Question: How does Super-Kamiokande work?

Susan Cartwright answered on 15 Jun 2015:

Super-Kamiokande, known to its friends as Super-K, is a water Cherenkov detector. This means that it detects charged particles that are travelling faster than the speed of light in water.

“Wait!” I hear you cry. “Nothing can travel faster than the speed of light!” This is true, but it’s incomplete – what is really true is that nothing can travel faster than the speed of light IN A VACUUM. When travelling through something other than a vacuum, light slows down according to the refractive index of the material: water has a refractive index of about 4/3, so light in water is travelling at about 3/4 of the speed of light in a vacuum.

Particles other than light are not slowed down by the refractive index, so a particle that is travelling (perfectly legally) at say 90% of the speed of light in a vacuum is travelling faster than the speed of light in water. This has an effect very like what happens when a plane travels faster than the speed of sound in air – with the plane, you get a sonic boom; with the particle, you get an “optical boom”: a coherent wave front of blue light (called Cherenkov radiation), travelling outwards from the track of the particle in a cone-shaped pattern.
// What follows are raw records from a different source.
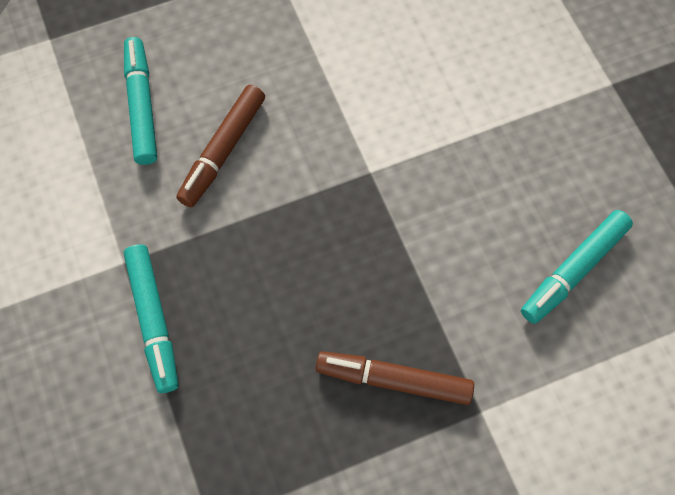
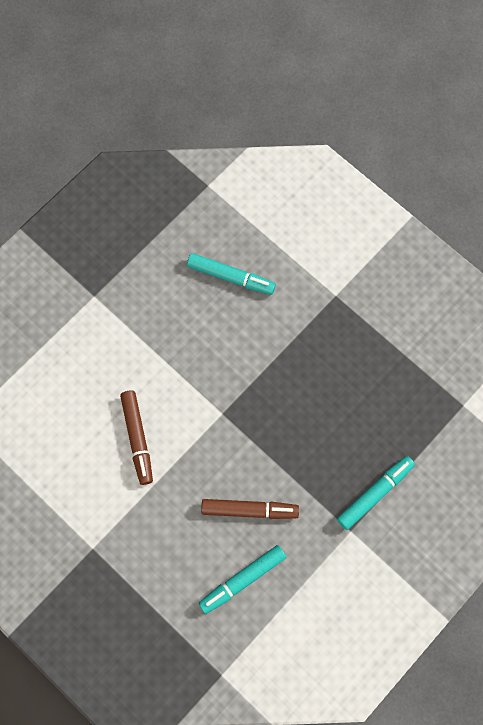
camera: 115 degrees left, 5 degrees up
(393, 379) = (341, 346): brown marker -> brown marker (137, 438)

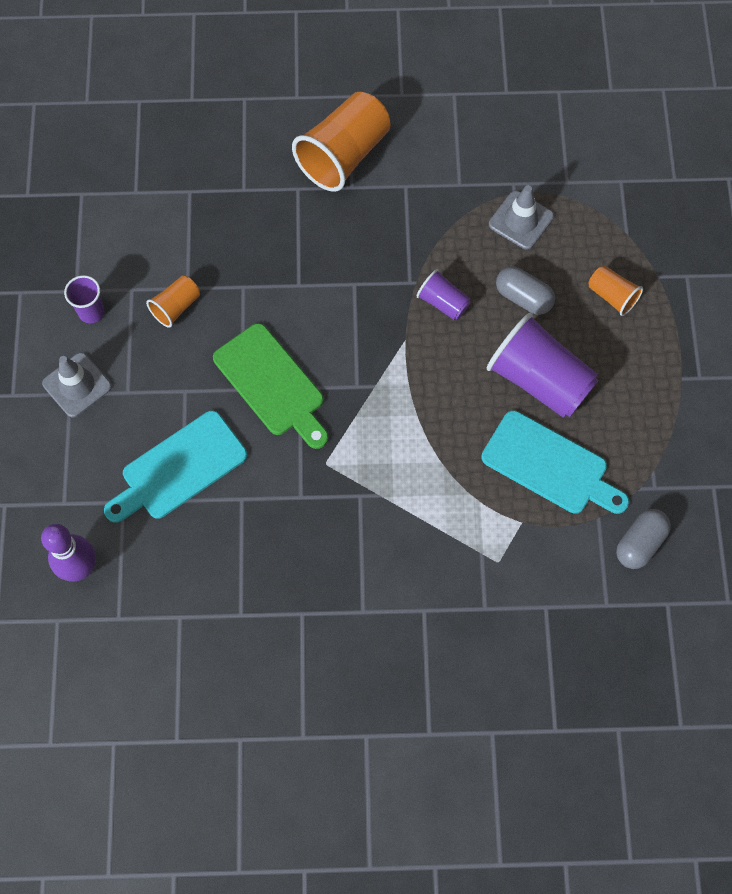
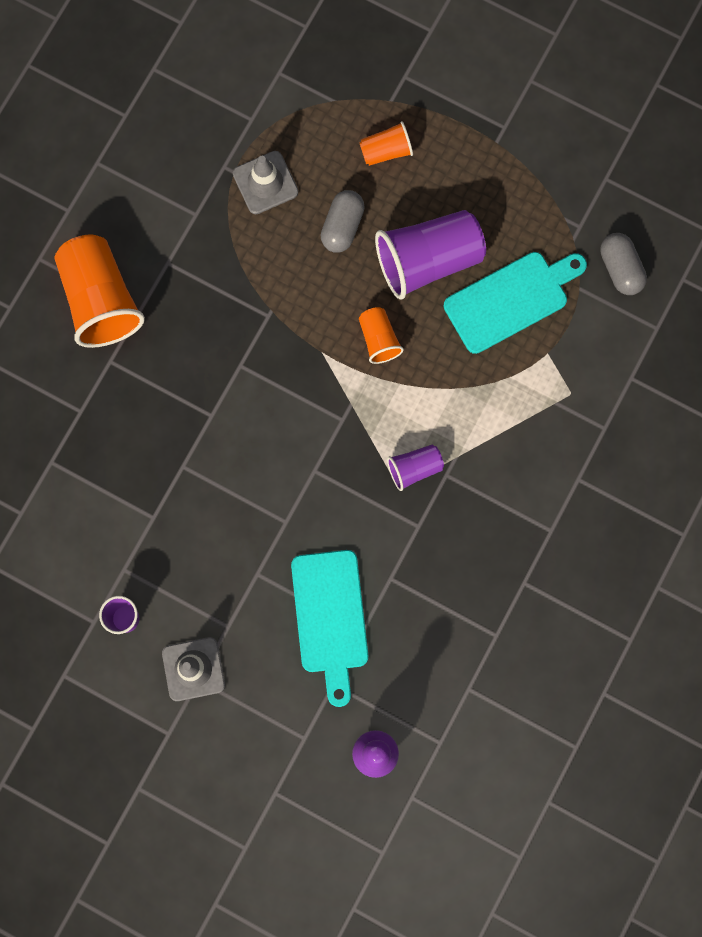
camera: 60 degrees left, 10 degrees up
(176, 307) = (167, 538): orange cup -> orange cup (379, 339)
(272, 384) = (296, 493): green cutting board -> none
(443, 302) = (305, 298): purple cup -> purple cup (414, 468)
(523, 297) = (342, 226): grey capsule -> grey capsule turned 45 degrees counterclockwise

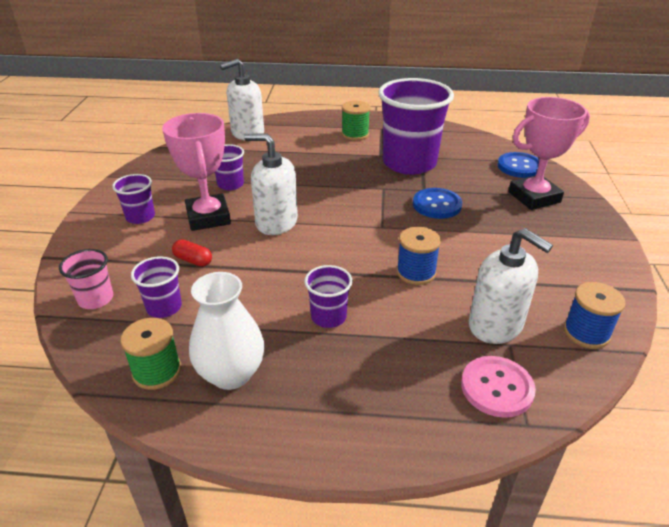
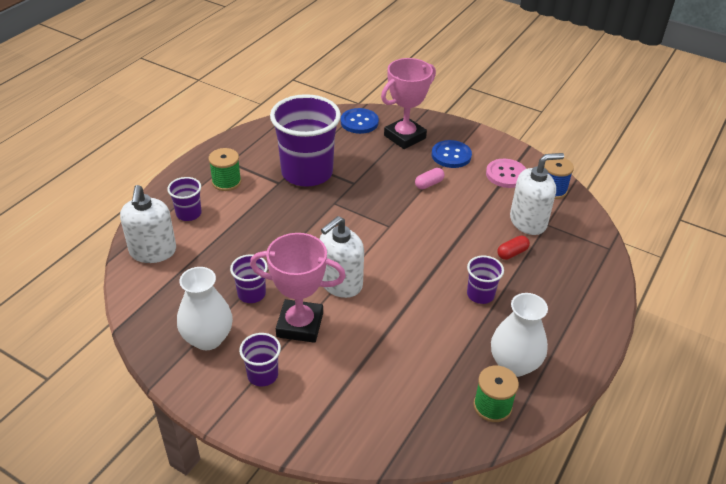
camera: 65 degrees left, 5 degrees up
(96, 299) = (381, 431): pink cup -> none
(164, 307) = (418, 386): purple cup -> purple cup (188, 214)
(168, 182) = (208, 338): none -> white vase
(193, 260) = (363, 352): red capsule -> red capsule (512, 253)
(416, 272) = (456, 232): blue spool -> none
(437, 205) = (380, 186): blue button -> blue button (451, 155)
(476, 233) = (429, 184): none -> pink capsule
(497, 388) = (579, 246): pink button -> pink button (506, 174)
(534, 197) = (405, 137): pink trophy -> pink trophy turned 45 degrees clockwise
The water tank of Super-K is lined with very sensitive light detectors called photomultiplier tubes (PMTs), which pick up this blue light. The amount of light and the time it arrived at each PMT is recorded and used to reconstruct the cone, which tells you the direction that the particle was travelling in (from the axis of the cone) and its energy (from the amount of light).

This only works for charged particles, because only charged particles emit or absorb photons (the photon is the carrier of the electromagnetic force). So Super-K cannot (unfortunately) detect neutrinos directly. Instead, we detect cases where an incoming neutrino has interacted with an atom or electron in the water and caused the emission of a charged particle (electron or muon) travelling faster than the speed of light in water. As neutrinos are very weakly interacting, this happens only very rarely: Super-K detects only a tiny fraction of the neutrinos that pass through it – most of them just go straight through leaving no trace.

A problem with this is that cosmic rays, caused by energetic particles from space interacting with the top of the atmosphere, are mostly muons at ground level. These can cause Cherenkov radiation in Super-K, and would drown out our signal if we didn’t do something about them. In fact we do two things: the first is simply that Super-K is not on the surface, it’s in a zinc mine underneath a mountain, so there is a lot of rock on top of us to absorb most of the cosmic ray muons. The second is that, as well as the inward-facing PMTs surrounding the central part of the detector, there are outward-facing PMTs picking up light from a thin “jacket” of water, called the outer detector, that surrounds the central core. A charged particle coming in emits Cherenkov light in this outer detector which is picked up by the outward-facing tubes, whereas a neutrino coming in produces no light until it interacts and is converted into a charged electron or muon. Therefore, by rejecting any events that have Cherenkov light in the outer detector, we can remove any remaining cosmic rays that have made it through the rock.